# QUOTED TEXT:
-- start --
The Orange County Power Authority had a rough start this year after failing four audits in a row that called them out for failing to be transparent or properly oversee where they were spending money, and the agency nearly imploded altogether after firing its controversial CEO. 

[Read: OC Green Power Agency Survives Dissolution Vote as County Exits]  

But now, the agency’s looking at a stark turnaround, answering questions on its operations and proving to the public they are actually purchasing renewable energy. 

The agency’s interim CEO Joe Mosca said while he would not “ever wish that upon anybody,” the audits made them a better agency. 

“It’s made us a more open, more transparent agency. We’re kind of the gold standard now in terms of contracting and transparency,” Mosca said in an interview. “We’re creating a positive culture in this organization so we remain an open and transparent organization.” 

Authority Struggled With Transparency From the Start

Power lines running through a city in Orange County on July 9, 2021. Credit: JULIE LEOPO, Voice of OC

Before the audits, the power authority had a much different reputation. 

Launched in the final days of 2020, the cities of Irvine, Huntington Beach, Fullerton and Buena Park agreed to launch a community choice energy program, leaving Southern California Edison behind to purchase their own power and offer more renewable energy options to their residents. 

But those efforts were quickly thrown into question after reporting by Voice of OC highlighted numerous problems at the startup, including a lack of transparency, struggles securing funding and questions around then-CEO Brian Probolsky, who had no experience in the energy sector.
-- end --
# PROBLEMS AND TASKS:
1 – The article on the Orange County Power Authority says Irvine, Huntington Beach, Fullerton and Buena Park left Southern California Edison behind. What two reasons does it give for that move?
2 – In the listing, switch "scientific name" to "binomial" and leave everything else unchanged. Begin at the line that has "common name: Common ground-dove", stop after the line that has "genus: Platycryptus", and return only those lines.

# MATERIAL:
-- start --
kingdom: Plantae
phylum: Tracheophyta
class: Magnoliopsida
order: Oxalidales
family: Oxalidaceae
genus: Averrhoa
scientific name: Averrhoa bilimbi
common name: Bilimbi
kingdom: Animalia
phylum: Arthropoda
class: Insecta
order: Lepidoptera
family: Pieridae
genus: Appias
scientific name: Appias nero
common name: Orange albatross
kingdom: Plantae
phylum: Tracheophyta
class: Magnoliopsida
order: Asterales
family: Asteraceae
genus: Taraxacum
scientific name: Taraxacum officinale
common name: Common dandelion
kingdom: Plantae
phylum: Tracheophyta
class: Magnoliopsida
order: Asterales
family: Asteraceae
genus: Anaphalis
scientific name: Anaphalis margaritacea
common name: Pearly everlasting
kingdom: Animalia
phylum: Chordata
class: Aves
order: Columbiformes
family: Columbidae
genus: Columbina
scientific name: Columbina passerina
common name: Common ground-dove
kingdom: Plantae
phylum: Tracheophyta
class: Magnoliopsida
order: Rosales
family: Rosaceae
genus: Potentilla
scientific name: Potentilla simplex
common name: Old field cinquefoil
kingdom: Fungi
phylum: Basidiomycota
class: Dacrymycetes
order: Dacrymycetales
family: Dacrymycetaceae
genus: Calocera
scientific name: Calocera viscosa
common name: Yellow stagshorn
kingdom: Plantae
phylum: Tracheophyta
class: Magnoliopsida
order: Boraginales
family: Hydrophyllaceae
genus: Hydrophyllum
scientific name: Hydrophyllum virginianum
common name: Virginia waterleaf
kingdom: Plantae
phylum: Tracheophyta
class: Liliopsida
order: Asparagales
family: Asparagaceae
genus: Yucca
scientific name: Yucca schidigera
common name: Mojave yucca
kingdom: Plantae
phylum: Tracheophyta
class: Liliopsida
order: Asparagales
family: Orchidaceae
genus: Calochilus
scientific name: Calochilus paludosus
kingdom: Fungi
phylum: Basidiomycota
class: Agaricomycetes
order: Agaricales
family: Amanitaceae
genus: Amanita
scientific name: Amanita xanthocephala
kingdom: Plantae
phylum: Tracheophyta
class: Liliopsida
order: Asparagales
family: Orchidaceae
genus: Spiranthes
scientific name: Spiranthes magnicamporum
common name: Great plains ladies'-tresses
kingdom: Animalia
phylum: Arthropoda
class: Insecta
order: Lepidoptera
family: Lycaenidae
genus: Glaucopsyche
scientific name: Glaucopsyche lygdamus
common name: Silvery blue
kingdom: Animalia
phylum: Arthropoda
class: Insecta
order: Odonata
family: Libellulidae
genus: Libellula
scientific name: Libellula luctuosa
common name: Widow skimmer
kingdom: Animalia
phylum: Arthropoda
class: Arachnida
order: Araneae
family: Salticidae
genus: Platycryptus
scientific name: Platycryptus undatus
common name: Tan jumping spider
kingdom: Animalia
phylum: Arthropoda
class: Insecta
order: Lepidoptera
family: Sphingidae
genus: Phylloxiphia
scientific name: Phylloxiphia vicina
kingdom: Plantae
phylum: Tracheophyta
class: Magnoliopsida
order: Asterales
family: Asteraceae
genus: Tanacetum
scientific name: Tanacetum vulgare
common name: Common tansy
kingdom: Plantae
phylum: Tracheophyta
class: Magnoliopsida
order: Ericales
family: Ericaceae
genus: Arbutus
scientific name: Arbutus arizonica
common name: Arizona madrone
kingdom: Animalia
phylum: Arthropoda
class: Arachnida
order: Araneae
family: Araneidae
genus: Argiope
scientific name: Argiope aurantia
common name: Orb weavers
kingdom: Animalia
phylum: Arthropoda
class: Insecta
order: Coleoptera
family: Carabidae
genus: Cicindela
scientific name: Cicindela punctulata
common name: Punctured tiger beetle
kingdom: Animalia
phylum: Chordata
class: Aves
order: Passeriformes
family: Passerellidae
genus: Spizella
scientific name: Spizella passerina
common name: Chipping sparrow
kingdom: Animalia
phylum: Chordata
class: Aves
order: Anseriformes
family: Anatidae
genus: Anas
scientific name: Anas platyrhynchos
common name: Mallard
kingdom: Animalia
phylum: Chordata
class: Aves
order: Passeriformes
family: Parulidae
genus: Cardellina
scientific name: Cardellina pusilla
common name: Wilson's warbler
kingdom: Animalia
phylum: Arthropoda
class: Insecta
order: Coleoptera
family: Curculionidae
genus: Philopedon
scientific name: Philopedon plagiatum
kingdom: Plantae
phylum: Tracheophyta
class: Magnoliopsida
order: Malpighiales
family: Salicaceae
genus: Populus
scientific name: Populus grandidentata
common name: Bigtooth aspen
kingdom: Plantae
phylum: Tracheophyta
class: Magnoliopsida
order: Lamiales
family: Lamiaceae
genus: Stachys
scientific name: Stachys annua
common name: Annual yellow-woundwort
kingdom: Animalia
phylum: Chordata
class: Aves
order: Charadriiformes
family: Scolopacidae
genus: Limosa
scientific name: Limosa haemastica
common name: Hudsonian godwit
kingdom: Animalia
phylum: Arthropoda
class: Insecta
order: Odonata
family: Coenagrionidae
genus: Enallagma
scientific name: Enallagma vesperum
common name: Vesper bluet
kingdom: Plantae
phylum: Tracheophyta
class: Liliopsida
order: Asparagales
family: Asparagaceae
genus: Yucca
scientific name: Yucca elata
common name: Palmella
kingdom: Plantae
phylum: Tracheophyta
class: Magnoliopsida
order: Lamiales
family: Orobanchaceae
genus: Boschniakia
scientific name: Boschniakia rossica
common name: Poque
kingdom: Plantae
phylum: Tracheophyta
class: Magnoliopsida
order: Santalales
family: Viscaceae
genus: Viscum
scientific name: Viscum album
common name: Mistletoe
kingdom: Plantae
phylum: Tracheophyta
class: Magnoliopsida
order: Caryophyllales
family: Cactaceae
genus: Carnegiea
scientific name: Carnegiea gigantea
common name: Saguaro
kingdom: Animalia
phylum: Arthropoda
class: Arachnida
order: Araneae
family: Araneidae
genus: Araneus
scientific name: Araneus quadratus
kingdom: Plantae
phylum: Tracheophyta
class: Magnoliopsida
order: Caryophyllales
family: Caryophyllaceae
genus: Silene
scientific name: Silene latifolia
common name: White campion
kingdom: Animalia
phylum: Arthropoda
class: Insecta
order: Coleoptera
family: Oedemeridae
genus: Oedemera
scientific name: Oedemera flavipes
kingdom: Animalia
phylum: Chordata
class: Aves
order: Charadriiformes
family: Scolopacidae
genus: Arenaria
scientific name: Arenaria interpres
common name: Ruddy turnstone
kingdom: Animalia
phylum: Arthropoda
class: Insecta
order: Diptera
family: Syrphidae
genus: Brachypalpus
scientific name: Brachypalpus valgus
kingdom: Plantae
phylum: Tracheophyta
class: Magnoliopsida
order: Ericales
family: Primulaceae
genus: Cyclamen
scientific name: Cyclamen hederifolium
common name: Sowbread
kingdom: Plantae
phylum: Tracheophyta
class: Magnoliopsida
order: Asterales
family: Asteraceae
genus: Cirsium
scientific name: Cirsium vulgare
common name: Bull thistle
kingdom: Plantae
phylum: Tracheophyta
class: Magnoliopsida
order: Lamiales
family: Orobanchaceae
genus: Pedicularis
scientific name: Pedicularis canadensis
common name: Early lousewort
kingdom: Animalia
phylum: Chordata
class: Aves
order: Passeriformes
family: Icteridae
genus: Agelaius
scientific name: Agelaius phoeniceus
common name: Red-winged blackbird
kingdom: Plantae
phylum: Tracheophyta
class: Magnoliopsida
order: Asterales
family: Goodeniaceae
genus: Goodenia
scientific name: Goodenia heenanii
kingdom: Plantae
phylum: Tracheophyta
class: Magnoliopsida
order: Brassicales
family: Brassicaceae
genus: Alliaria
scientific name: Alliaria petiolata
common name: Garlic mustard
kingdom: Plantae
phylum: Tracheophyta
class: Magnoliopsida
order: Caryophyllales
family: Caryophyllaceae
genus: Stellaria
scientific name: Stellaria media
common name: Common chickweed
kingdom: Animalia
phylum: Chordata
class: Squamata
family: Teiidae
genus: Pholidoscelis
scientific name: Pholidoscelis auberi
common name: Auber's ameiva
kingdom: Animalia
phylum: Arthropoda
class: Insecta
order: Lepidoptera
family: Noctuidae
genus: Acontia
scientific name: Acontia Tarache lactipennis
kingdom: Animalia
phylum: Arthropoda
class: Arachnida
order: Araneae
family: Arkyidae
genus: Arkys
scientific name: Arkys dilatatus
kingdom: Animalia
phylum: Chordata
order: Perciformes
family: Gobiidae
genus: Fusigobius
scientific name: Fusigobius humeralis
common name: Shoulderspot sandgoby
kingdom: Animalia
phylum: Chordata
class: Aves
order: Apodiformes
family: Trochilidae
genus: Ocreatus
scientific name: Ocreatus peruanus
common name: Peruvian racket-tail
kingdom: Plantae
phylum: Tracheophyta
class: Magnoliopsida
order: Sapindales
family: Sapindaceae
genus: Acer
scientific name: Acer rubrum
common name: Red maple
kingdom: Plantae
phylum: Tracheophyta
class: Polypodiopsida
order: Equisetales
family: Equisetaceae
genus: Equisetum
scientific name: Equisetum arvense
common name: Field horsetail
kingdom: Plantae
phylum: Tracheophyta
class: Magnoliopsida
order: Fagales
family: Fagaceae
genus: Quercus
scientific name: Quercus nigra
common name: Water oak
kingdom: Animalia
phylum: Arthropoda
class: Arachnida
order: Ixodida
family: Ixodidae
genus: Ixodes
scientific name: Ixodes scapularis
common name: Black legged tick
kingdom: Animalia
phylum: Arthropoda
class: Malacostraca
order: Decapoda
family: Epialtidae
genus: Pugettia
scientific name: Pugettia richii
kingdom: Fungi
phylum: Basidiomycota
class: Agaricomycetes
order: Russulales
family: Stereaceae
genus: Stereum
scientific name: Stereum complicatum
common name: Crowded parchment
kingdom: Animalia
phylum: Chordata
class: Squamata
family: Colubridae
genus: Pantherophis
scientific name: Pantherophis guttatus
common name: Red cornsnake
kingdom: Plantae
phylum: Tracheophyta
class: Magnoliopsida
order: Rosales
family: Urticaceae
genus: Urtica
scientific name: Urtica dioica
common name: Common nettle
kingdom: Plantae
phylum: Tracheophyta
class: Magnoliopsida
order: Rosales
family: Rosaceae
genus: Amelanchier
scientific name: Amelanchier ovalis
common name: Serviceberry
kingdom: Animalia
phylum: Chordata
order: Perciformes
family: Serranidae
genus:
-- end --
# ANSWERS TO THE PROBLEMS:
1 – They left so they could purchase their own power. They also wanted to offer more renewable energy options to their residents.

2 –
common name: Common ground-dove
kingdom: Plantae
phylum: Tracheophyta
class: Magnoliopsida
order: Rosales
family: Rosaceae
genus: Potentilla
binomial: Potentilla simplex
common name: Old field cinquefoil
kingdom: Fungi
phylum: Basidiomycota
class: Dacrymycetes
order: Dacrymycetales
family: Dacrymycetaceae
genus: Calocera
binomial: Calocera viscosa
common name: Yellow stagshorn
kingdom: Plantae
phylum: Tracheophyta
class: Magnoliopsida
order: Boraginales
family: Hydrophyllaceae
genus: Hydrophyllum
binomial: Hydrophyllum virginianum
common name: Virginia waterleaf
kingdom: Plantae
phylum: Tracheophyta
class: Liliopsida
order: Asparagales
family: Asparagaceae
genus: Yucca
binomial: Yucca schidigera
common name: Mojave yucca
kingdom: Plantae
phylum: Tracheophyta
class: Liliopsida
order: Asparagales
family: Orchidaceae
genus: Calochilus
binomial: Calochilus paludosus
kingdom: Fungi
phylum: Basidiomycota
class: Agaricomycetes
order: Agaricales
family: Amanitaceae
genus: Amanita
binomial: Amanita xanthocephala
kingdom: Plantae
phylum: Tracheophyta
class: Liliopsida
order: Asparagales
family: Orchidaceae
genus: Spiranthes
binomial: Spiranthes magnicamporum
common name: Great plains ladies'-tresses
kingdom: Animalia
phylum: Arthropoda
class: Insecta
order: Lepidoptera
family: Lycaenidae
genus: Glaucopsyche
binomial: Glaucopsyche lygdamus
common name: Silvery blue
kingdom: Animalia
phylum: Arthropoda
class: Insecta
order: Odonata
family: Libellulidae
genus: Libellula
binomial: Libellula luctuosa
common name: Widow skimmer
kingdom: Animalia
phylum: Arthropoda
class: Arachnida
order: Araneae
family: Salticidae
genus: Platycryptus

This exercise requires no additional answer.